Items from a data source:
☆ ☆ ☆

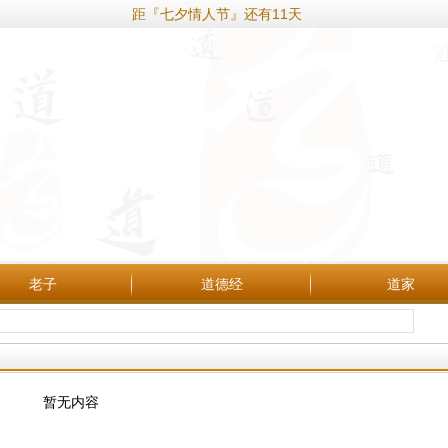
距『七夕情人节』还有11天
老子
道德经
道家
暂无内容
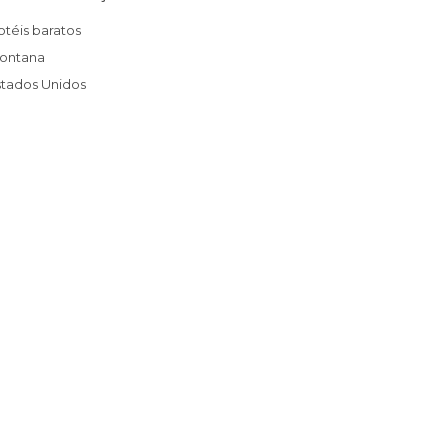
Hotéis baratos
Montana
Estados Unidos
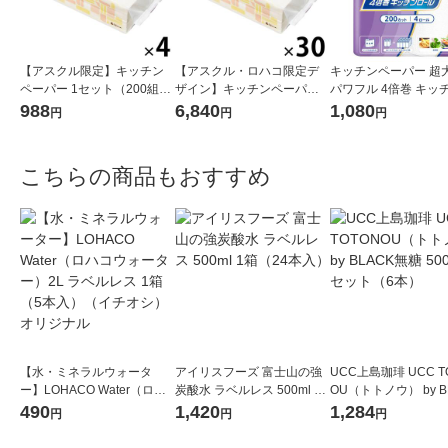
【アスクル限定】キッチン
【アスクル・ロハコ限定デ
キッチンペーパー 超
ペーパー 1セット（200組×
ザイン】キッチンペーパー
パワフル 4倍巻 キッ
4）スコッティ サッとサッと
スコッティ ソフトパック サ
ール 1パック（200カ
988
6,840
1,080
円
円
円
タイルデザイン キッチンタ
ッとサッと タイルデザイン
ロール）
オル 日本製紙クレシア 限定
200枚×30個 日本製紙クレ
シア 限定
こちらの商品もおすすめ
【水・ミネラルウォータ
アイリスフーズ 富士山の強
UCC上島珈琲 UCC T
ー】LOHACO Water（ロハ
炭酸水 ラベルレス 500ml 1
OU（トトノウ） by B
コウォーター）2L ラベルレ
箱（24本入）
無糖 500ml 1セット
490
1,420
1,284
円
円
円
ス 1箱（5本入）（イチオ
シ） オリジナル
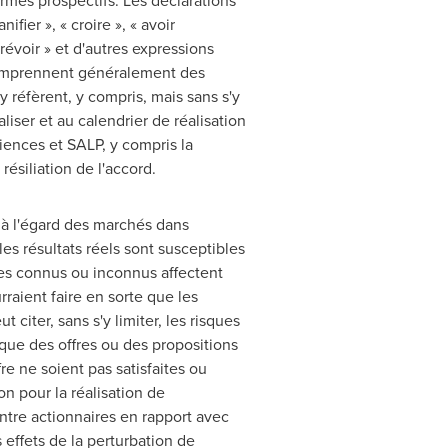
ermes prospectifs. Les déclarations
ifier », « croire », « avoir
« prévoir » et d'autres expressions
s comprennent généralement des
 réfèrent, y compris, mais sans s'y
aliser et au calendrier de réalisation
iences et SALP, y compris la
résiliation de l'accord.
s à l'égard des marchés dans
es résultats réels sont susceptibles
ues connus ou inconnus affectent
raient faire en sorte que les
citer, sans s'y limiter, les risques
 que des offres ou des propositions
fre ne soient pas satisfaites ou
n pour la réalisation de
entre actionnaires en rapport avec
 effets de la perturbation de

☆ ☆ ☆

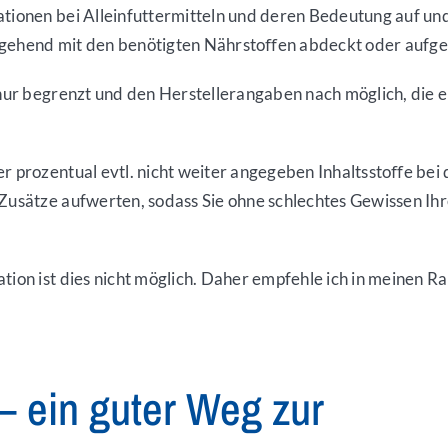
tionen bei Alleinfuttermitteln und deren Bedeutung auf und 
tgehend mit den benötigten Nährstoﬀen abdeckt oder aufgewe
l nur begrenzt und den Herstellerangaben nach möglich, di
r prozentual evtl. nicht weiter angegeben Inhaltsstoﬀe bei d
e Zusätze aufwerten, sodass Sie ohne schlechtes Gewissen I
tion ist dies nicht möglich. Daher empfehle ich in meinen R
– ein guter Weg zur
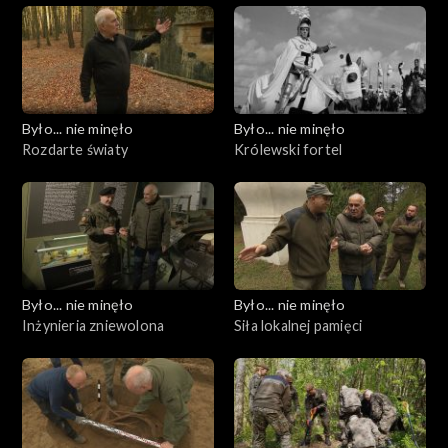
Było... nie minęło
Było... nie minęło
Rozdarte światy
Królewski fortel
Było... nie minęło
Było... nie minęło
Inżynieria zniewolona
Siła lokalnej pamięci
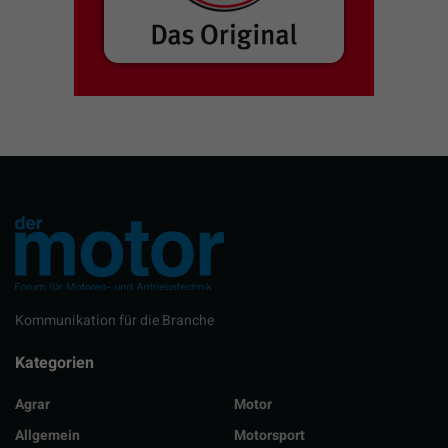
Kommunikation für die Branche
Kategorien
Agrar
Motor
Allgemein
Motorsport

☆ ☆ ☆

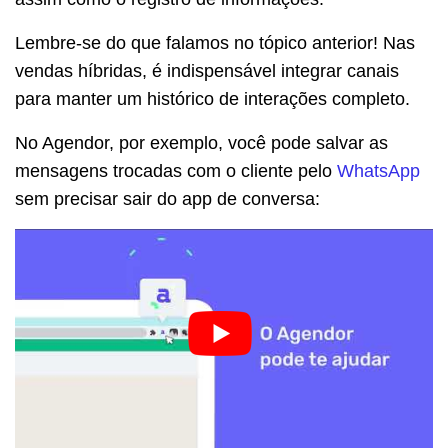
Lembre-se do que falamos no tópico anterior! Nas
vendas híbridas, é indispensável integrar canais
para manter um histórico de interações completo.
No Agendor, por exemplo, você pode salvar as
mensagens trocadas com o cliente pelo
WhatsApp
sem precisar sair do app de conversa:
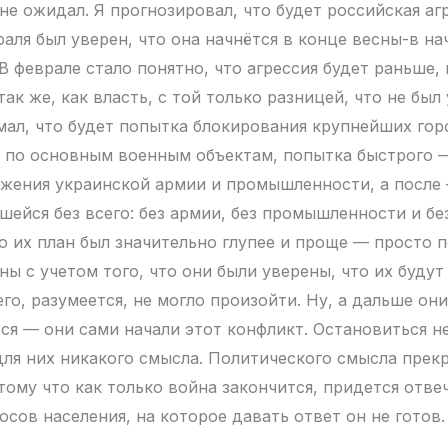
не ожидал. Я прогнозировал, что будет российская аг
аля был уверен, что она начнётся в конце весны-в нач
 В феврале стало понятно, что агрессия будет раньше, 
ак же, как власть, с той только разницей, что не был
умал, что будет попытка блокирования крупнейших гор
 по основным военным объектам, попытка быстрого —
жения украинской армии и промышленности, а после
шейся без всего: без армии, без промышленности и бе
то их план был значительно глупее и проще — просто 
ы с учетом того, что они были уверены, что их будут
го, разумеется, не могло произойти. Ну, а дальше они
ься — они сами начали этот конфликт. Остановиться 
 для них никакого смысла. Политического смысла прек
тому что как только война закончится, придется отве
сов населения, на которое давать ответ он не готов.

☆ ☆ ☆

*GOAL OF THE EXERCISE*: From the data above, copy out every line with the string "réalisation" in it.

*SOLUTION TO THIS TASK*:
aliser et au calendrier de réalisation
n pour la réalisation de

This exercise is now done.